If a line of the records holds the word "bottom", copy it out.

→ Listed records:
====

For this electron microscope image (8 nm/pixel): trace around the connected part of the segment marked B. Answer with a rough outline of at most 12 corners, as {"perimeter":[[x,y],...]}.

====

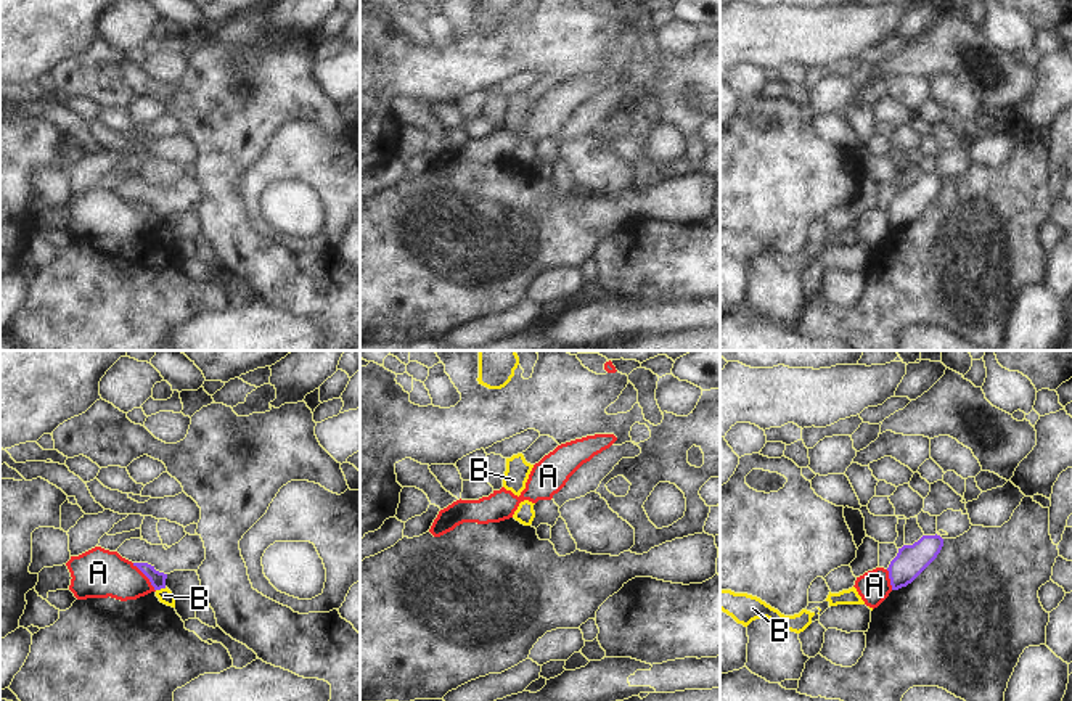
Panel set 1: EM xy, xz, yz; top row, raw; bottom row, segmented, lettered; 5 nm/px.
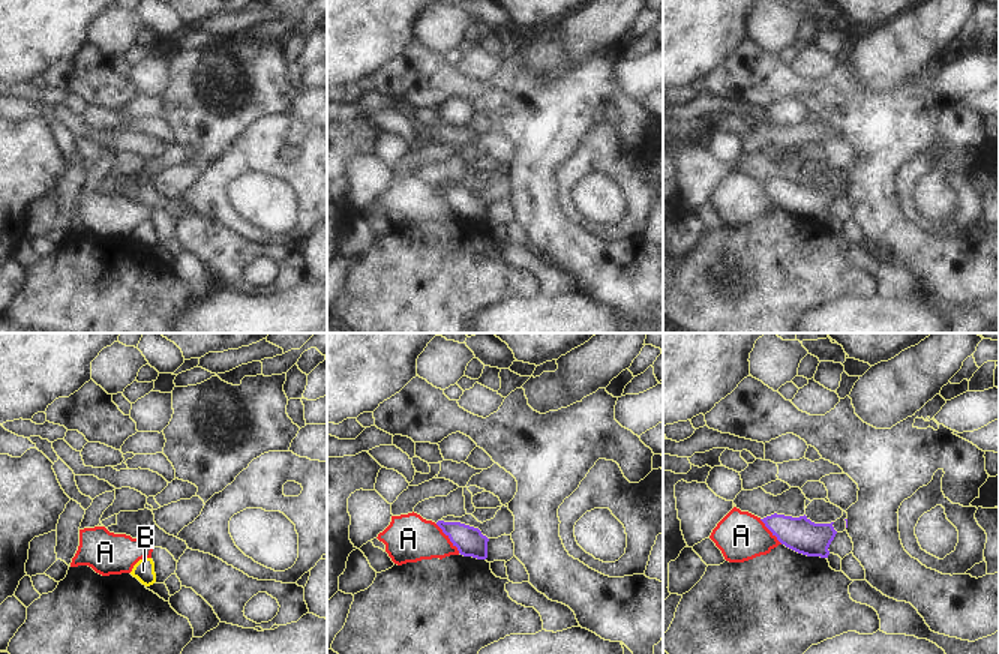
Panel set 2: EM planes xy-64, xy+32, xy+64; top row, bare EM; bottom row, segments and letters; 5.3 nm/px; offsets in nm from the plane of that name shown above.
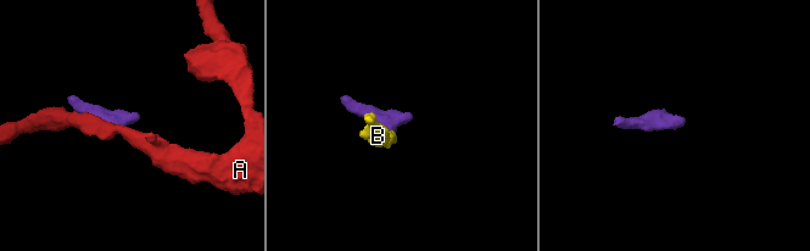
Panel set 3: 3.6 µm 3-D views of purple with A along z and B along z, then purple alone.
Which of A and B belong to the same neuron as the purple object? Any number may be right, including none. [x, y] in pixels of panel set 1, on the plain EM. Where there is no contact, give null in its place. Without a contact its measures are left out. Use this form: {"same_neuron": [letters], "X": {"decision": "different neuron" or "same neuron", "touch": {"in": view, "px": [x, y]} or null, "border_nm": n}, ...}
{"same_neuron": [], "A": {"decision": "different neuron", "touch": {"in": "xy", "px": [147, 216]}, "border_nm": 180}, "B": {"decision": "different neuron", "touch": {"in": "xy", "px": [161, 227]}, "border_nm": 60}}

====

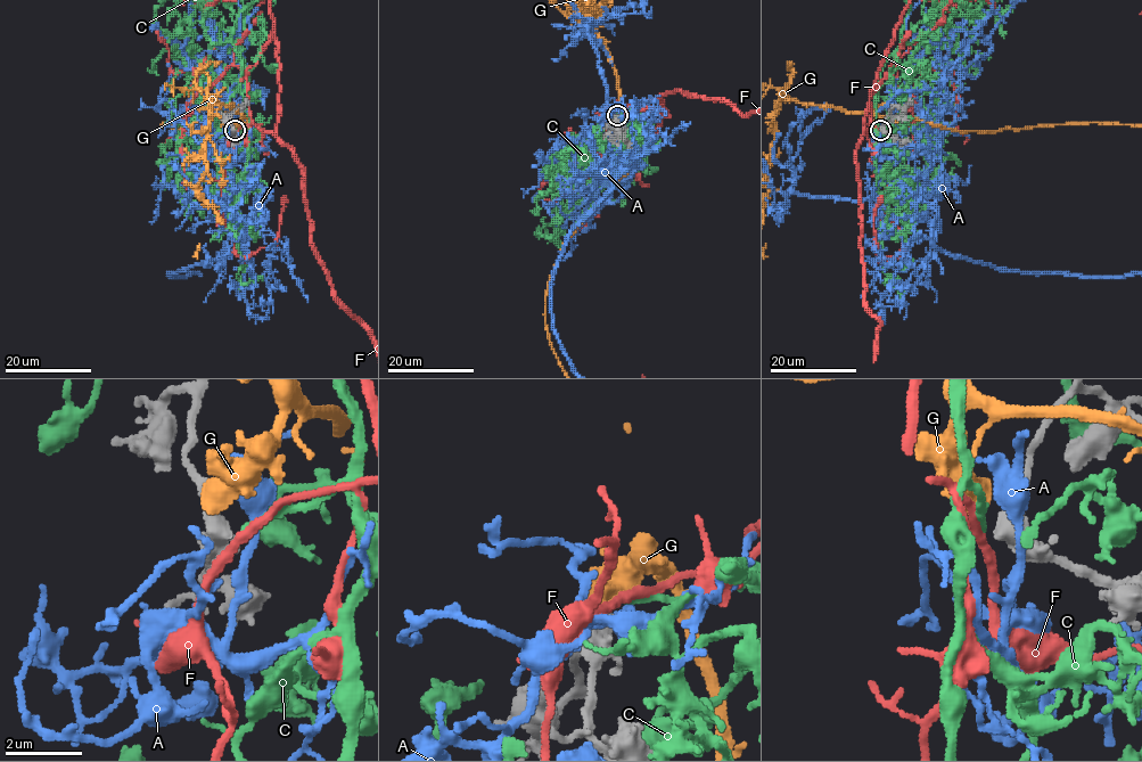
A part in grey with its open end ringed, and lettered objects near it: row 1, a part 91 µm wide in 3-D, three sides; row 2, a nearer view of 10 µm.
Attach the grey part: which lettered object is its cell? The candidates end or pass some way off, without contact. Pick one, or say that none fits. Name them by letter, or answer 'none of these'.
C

====

→ Response:
Panel set 1: EM xy, xz, yz; top row, raw; bottom row, segmented, lettered; 5 nm/px.
Panel set 2: EM planes xy-64, xy+32, xy+64; top row, bare EM; bottom row, segments and letters; 5.3 nm/px; offsets in nm from the plane of that name shown above.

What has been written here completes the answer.